Why it lives beside the old particle system

The key design choice is that the classic particle system still decides where trails exist. The GPU path is only a renderer-side enhancement layer. That keeps gameplay code simple: the engine already has trail emitters, trail lifetimes, and trail placement; the GPU system piggybacks on that data instead of teaching the object system about a second particle engine.

It also keeps the feature optional. g_debugDisableVolumetricTrails in W3DDisplay.cpp can disable the whole pass, and the classic trail rendering still produces something readable. For a while on the classic-rendering branch it was default-off because of a drift bug in the volumetric streak path (see bug_contrail_volumetric_drift.md); it's now default-on with the classic ribbon also always drawn as a safety net.

Quirks

  • The pool is destructive by design. The comment in GPUParticles.h calls it out: this is a fixed-size FIFO ring buffer, and the oldest smoke is overwritten when the pool fills. No LRU, no priority — just newest-wins.

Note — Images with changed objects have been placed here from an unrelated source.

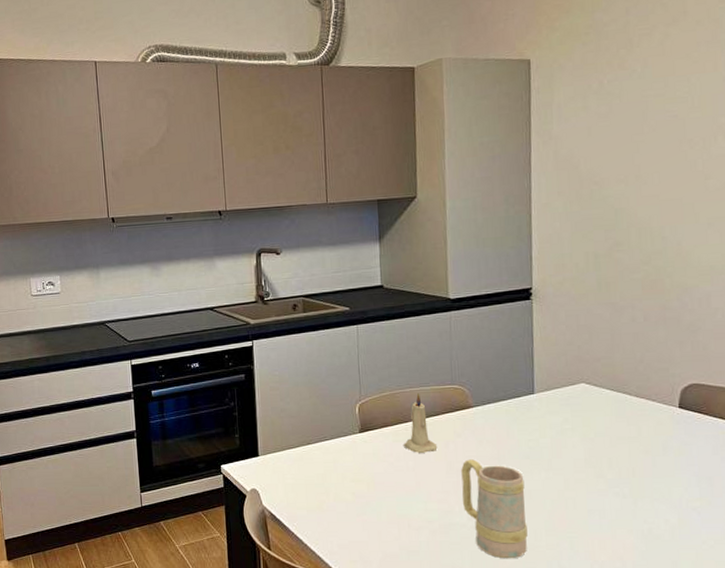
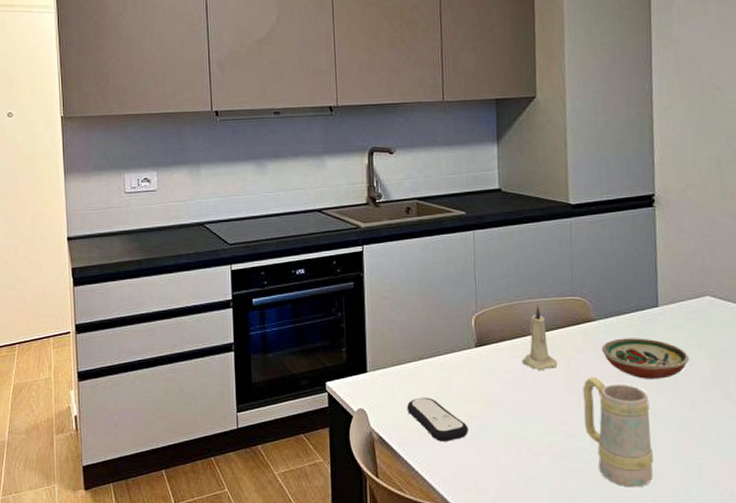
remote control: none [295,478,354,518] -> present [406,397,469,442]
decorative bowl: none [479,423,564,461] -> present [601,338,690,379]

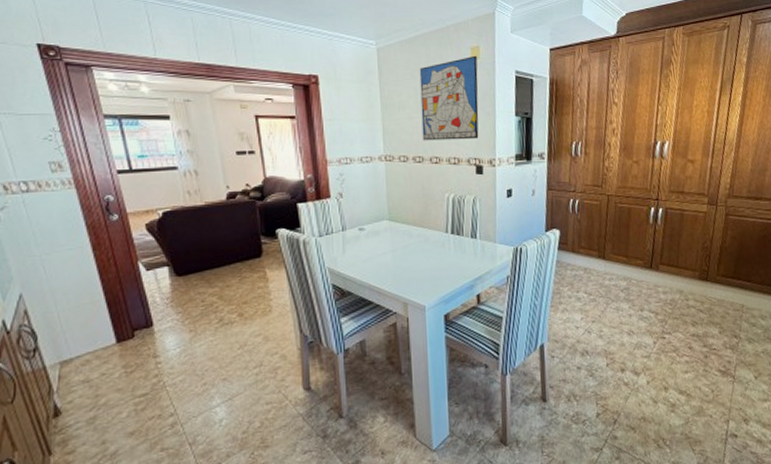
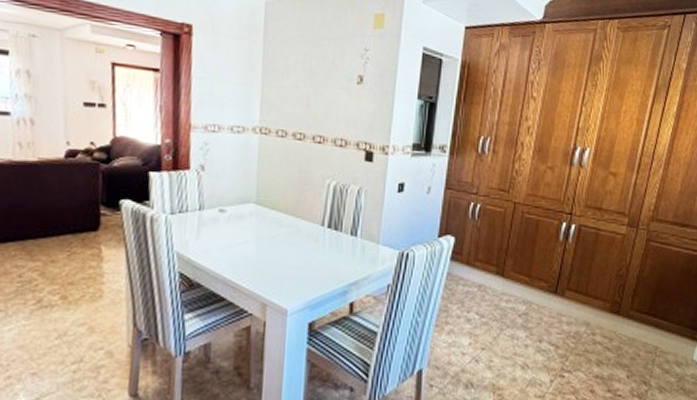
wall art: present [419,55,479,141] -> none [306,23,380,121]

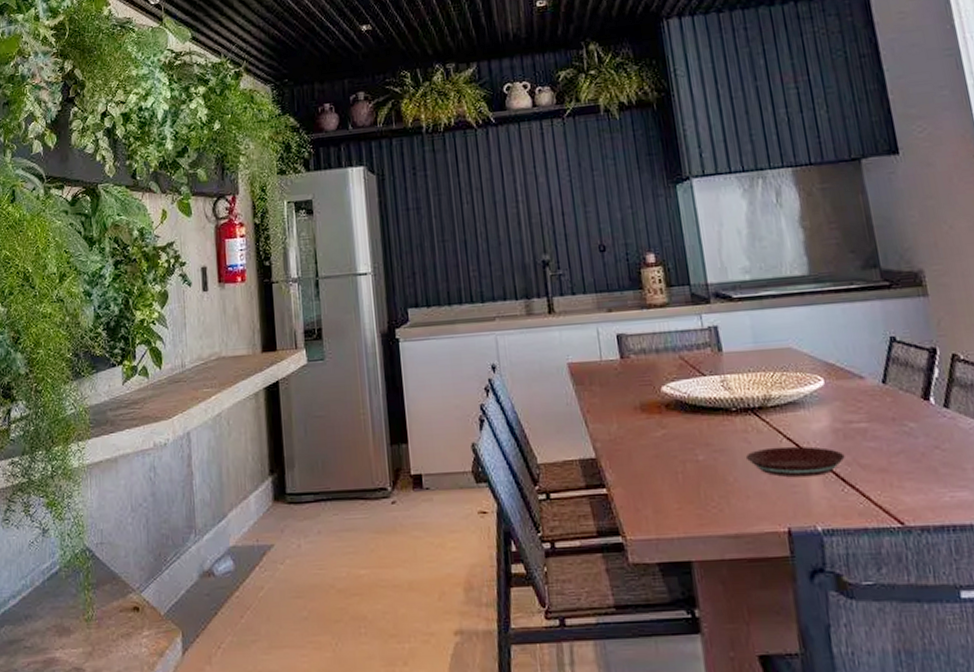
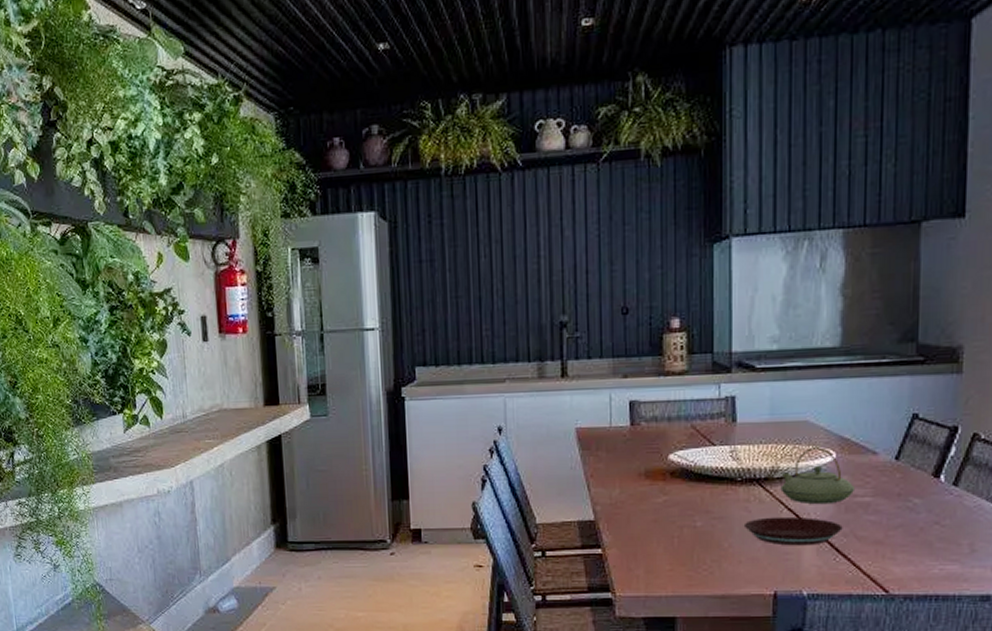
teapot: none [773,374,850,433] -> present [780,447,856,505]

  • Emission is best-effort. The CPU staging buffer holds 256 new particles per frame (if (m_stagingCount >= 256) return;). Dense scenes — multiple simultaneous SCUD launches over a Chinook column — silently drop smoke before it ever reaches the compute pass. There's no overflow counter, so the drop is invisible.

  • The timestep is fixed at 30 Hz in W3DDisplay.cpp:995. That makes the motion stable and logic-aligned, but it also means the system is not simulating with true render-frame delta. A missile fired on a single logic frame will emit the same curve shape regardless of render rate, which matches the rest of the engine's simulation-rate visuals.

  • The renderer always issues the full indexed draw. ctx->DrawIndexed(MAX_PARTICLES * 6, 0, 0) runs whether 1 or 16,384 particles are alive. Dead particles are a shader concern, not a CPU culling concern, so cost scales with pool capacity rather than live count. This is cheaper than it sounds — the dead-particle branch short-circuits the VS early.

  • Not the sole visual for contrails. A note in D3D11Shims.cpp explains why: staging-cap drops and drift can misalign the volumetric smoke under large planes, so the ribbon path stays as a safety net. Both draw simultaneously in the default configuration.

  • Type discrimination is crude. Emit takes an int type (0 = missile exhaust, 1 = contrail). Adding a third type requires extending both the CPU Emit switch and the compute shader's per-type simulation branch. There's no data-driven particle type table.